→ Work task
Output all records verbatim.

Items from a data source

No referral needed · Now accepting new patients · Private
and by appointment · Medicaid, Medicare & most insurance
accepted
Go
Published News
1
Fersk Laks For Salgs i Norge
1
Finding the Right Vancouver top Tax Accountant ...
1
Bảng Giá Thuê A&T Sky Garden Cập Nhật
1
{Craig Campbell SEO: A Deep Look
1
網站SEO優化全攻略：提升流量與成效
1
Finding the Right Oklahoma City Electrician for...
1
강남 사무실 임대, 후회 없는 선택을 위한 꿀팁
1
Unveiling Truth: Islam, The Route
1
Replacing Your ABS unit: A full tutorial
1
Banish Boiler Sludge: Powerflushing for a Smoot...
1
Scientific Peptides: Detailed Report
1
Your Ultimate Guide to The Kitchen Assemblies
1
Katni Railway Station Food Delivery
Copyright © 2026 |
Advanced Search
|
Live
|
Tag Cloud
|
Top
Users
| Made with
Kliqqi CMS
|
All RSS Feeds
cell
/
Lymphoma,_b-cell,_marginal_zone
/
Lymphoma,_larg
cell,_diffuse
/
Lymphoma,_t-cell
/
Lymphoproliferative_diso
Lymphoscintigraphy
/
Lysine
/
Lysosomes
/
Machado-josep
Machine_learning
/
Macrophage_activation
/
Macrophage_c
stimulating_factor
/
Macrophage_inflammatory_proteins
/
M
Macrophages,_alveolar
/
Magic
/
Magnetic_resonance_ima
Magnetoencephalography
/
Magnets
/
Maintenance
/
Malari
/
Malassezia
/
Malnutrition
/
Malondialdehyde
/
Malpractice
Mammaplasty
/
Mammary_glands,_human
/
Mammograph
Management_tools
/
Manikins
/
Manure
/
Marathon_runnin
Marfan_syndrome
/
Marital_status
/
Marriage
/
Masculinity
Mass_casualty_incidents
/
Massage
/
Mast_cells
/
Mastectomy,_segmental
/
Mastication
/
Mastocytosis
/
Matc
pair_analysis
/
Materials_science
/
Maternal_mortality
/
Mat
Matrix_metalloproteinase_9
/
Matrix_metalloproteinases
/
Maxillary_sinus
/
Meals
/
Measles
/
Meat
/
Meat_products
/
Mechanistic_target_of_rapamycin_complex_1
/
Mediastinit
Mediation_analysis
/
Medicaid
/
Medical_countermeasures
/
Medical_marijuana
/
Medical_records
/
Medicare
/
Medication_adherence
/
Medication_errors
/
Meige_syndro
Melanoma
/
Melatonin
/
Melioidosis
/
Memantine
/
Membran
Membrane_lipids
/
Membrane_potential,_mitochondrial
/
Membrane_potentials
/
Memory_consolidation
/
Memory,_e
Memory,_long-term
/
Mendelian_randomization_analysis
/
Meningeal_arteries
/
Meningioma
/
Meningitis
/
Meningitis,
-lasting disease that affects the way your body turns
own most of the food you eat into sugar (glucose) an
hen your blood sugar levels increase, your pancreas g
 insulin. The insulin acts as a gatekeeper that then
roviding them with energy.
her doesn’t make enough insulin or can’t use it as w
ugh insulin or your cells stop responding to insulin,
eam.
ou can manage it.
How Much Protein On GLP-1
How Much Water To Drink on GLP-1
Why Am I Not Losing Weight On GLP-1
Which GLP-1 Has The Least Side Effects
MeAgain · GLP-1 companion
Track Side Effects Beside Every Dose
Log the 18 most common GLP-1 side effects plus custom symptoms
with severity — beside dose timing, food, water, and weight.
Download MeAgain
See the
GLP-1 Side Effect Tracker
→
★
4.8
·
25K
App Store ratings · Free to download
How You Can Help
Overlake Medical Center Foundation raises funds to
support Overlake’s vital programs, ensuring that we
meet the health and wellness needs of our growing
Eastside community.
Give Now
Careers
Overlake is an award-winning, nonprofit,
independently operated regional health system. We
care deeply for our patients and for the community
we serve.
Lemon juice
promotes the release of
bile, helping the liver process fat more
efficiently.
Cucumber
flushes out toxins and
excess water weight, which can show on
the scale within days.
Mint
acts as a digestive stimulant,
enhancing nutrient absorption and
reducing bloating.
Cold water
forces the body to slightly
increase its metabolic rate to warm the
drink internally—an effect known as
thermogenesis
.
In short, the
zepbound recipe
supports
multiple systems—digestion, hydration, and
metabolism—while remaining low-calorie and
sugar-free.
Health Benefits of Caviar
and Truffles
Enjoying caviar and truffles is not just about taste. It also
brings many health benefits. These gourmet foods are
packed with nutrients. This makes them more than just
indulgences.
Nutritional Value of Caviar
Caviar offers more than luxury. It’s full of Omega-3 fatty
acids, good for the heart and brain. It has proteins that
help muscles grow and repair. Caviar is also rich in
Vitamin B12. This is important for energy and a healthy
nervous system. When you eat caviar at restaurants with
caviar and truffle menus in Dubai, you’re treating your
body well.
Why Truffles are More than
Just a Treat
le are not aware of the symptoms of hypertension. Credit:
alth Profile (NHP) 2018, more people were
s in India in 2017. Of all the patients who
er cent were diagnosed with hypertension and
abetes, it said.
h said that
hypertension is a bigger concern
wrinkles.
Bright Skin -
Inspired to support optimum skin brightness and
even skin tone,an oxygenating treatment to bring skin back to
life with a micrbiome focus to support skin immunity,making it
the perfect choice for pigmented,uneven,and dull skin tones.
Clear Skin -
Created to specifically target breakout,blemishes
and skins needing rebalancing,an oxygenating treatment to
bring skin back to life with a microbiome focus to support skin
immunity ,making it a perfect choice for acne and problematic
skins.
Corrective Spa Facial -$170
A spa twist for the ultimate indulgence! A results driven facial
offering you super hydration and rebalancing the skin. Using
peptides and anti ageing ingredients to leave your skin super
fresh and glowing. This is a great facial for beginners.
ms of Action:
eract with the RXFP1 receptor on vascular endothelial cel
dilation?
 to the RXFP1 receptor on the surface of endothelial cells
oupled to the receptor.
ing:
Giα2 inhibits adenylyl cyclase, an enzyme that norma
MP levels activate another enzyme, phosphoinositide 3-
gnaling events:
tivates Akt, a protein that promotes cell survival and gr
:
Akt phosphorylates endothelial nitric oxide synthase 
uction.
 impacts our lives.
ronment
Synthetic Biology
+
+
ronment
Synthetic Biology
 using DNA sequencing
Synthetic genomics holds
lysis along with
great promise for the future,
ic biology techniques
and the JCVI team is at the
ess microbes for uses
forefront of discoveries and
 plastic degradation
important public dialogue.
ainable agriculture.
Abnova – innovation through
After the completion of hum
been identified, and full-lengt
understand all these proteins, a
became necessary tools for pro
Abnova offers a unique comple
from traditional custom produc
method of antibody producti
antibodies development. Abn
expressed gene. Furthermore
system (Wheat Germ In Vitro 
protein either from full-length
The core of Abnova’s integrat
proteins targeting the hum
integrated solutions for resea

→ Response area
No referral needed · Now accepting new patients · Private
and by appointment · Medicaid, Medicare & most insurance
accepted
Go
Published News
1
Fersk Laks For Salgs i Norge
1
Finding the Right Vancouver top Tax Accountant ...
1
Bảng Giá Thuê A&T Sky Garden Cập Nhật
1
{Craig Campbell SEO: A Deep Look
1
網站SEO優化全攻略：提升流量與成效
1
Finding the Right Oklahoma City Electrician for...
1
강남 사무실 임대, 후회 없는 선택을 위한 꿀팁
1
Unveiling Truth: Islam, The Route
1
Replacing Your ABS unit: A full tutorial
1
Banish Boiler Sludge: Powerflushing for a Smoot...
1
Scientific Peptides: Detailed Report
1
Your Ultimate Guide to The Kitchen Assemblies
1
Katni Railway Station Food Delivery
Copyright © 2026 |
Advanced Search
|
Live
|
Tag Cloud
|
Top
Users
| Made with
Kliqqi CMS
|
All RSS Feeds
cell
/
Lymphoma,_b-cell,_marginal_zone
/
Lymphoma,_larg
cell,_diffuse
/
Lymphoma,_t-cell
/
Lymphoproliferative_diso
Lymphoscintigraphy
/
Lysine
/
Lysosomes
/
Machado-josep
Machine_learning
/
Macrophage_activation
/
Macrophage_c
stimulating_factor
/
Macrophage_inflammatory_proteins
/
M
Macrophages,_alveolar
/
Magic
/
Magnetic_resonance_ima
Magnetoencephalography
/
Magnets
/
Maintenance
/
Malari
/
Malassezia
/
Malnutrition
/
Malondialdehyde
/
Malpractice
Mammaplasty
/
Mammary_glands,_human
/
Mammograph
Management_tools
/
Manikins
/
Manure
/
Marathon_runnin
Marfan_syndrome
/
Marital_status
/
Marriage
/
Masculinity
Mass_casualty_incidents
/
Massage
/
Mast_cells
/
Mastectomy,_segmental
/
Mastication
/
Mastocytosis
/
Matc
pair_analysis
/
Materials_science
/
Maternal_mortality
/
Mat
Matrix_metalloproteinase_9
/
Matrix_metalloproteinases
/
Maxillary_sinus
/
Meals
/
Measles
/
Meat
/
Meat_products
/
Mechanistic_target_of_rapamycin_complex_1
/
Mediastinit
Mediation_analysis
/
Medicaid
/
Medical_countermeasures
/
Medical_marijuana
/
Medical_records
/
Medicare
/
Medication_adherence
/
Medication_errors
/
Meige_syndro
Melanoma
/
Melatonin
/
Melioidosis
/
Memantine
/
Membran
Membrane_lipids
/
Membrane_potential,_mitochondrial
/
Membrane_potentials
/
Memory_consolidation
/
Memory,_e
Memory,_long-term
/
Mendelian_randomization_analysis
/
Meningeal_arteries
/
Meningioma
/
Meningitis
/
Meningitis,
-lasting disease that affects the way your body turns
own most of the food you eat into sugar (glucose) an
hen your blood sugar levels increase, your pancreas g
 insulin. The insulin acts as a gatekeeper that then
roviding them with energy.
her doesn’t make enough insulin or can’t use it as w
ugh insulin or your cells stop responding to insulin,
eam.
ou can manage it.
How Much Protein On GLP-1
How Much Water To Drink on GLP-1
Why Am I Not Losing Weight On GLP-1
Which GLP-1 Has The Least Side Effects
MeAgain · GLP-1 companion
Track Side Effects Beside Every Dose
Log the 18 most common GLP-1 side effects plus custom symptoms
with severity — beside dose timing, food, water, and weight.
Download MeAgain
See the
GLP-1 Side Effect Tracker
→
★
4.8
·
25K
App Store ratings · Free to download
How You Can Help
Overlake Medical Center Foundation raises funds to
support Overlake’s vital programs, ensuring that we
meet the health and wellness needs of our growing
Eastside community.
Give Now
Careers
Overlake is an award-winning, nonprofit,
independently operated regional health system. We
care deeply for our patients and for the community
we serve.
Lemon juice
promotes the release of
bile, helping the liver process fat more
efficiently.
Cucumber
flushes out toxins and
excess water weight, which can show on
the scale within days.
Mint
acts as a digestive stimulant,
enhancing nutrient absorption and
reducing bloating.
Cold water
forces the body to slightly
increase its metabolic rate to warm the
drink internally—an effect known as
thermogenesis
.
In short, the
zepbound recipe
supports
multiple systems—digestion, hydration, and
metabolism—while remaining low-calorie and
sugar-free.
Health Benefits of Caviar
and Truffles
Enjoying caviar and truffles is not just about taste. It also
brings many health benefits. These gourmet foods are
packed with nutrients. This makes them more than just
indulgences.
Nutritional Value of Caviar
Caviar offers more than luxury. It’s full of Omega-3 fatty
acids, good for the heart and brain. It has proteins that
help muscles grow and repair. Caviar is also rich in
Vitamin B12. This is important for energy and a healthy
nervous system. When you eat caviar at restaurants with
caviar and truffle menus in Dubai, you’re treating your
body well.
Why Truffles are More than
Just a Treat
le are not aware of the symptoms of hypertension. Credit:
alth Profile (NHP) 2018, more people were
s in India in 2017. Of all the patients who
er cent were diagnosed with hypertension and
abetes, it said.
h said that
hypertension is a bigger concern
wrinkles.
Bright Skin -
Inspired to support optimum skin brightness and
even skin tone,an oxygenating treatment to bring skin back to
life with a micrbiome focus to support skin immunity,making it
the perfect choice for pigmented,uneven,and dull skin tones.
Clear Skin -
Created to specifically target breakout,blemishes
and skins needing rebalancing,an oxygenating treatment to
bring skin back to life with a microbiome focus to support skin
immunity ,making it a perfect choice for acne and problematic
skins.
Corrective Spa Facial -$170
A spa twist for the ultimate indulgence! A results driven facial
offering you super hydration and rebalancing the skin. Using
peptides and anti ageing ingredients to leave your skin super
fresh and glowing. This is a great facial for beginners.
ms of Action:
eract with the RXFP1 receptor on vascular endothelial cel
dilation?
 to the RXFP1 receptor on the surface of endothelial cells
oupled to the receptor.
ing:
Giα2 inhibits adenylyl cyclase, an enzyme that norma
MP levels activate another enzyme, phosphoinositide 3-
gnaling events:
tivates Akt, a protein that promotes cell survival and gr
:
Akt phosphorylates endothelial nitric oxide synthase 
uction.
 impacts our lives.
ronment
Synthetic Biology
+
+
ronment
Synthetic Biology
 using DNA sequencing
Synthetic genomics holds
lysis along with
great promise for the future,
ic biology techniques
and the JCVI team is at the
ess microbes for uses
forefront of discoveries and
 plastic degradation
important public dialogue.
ainable agriculture.
Abnova – innovation through
After the completion of hum
been identified, and full-lengt
understand all these proteins, a
became necessary tools for pro
Abnova offers a unique comple
from traditional custom produc
method of antibody producti
antibodies development. Abn
expressed gene. Furthermore
system (Wheat Germ In Vitro 
protein either from full-length
The core of Abnova’s integrat
proteins targeting the hum
integrated solutions for resea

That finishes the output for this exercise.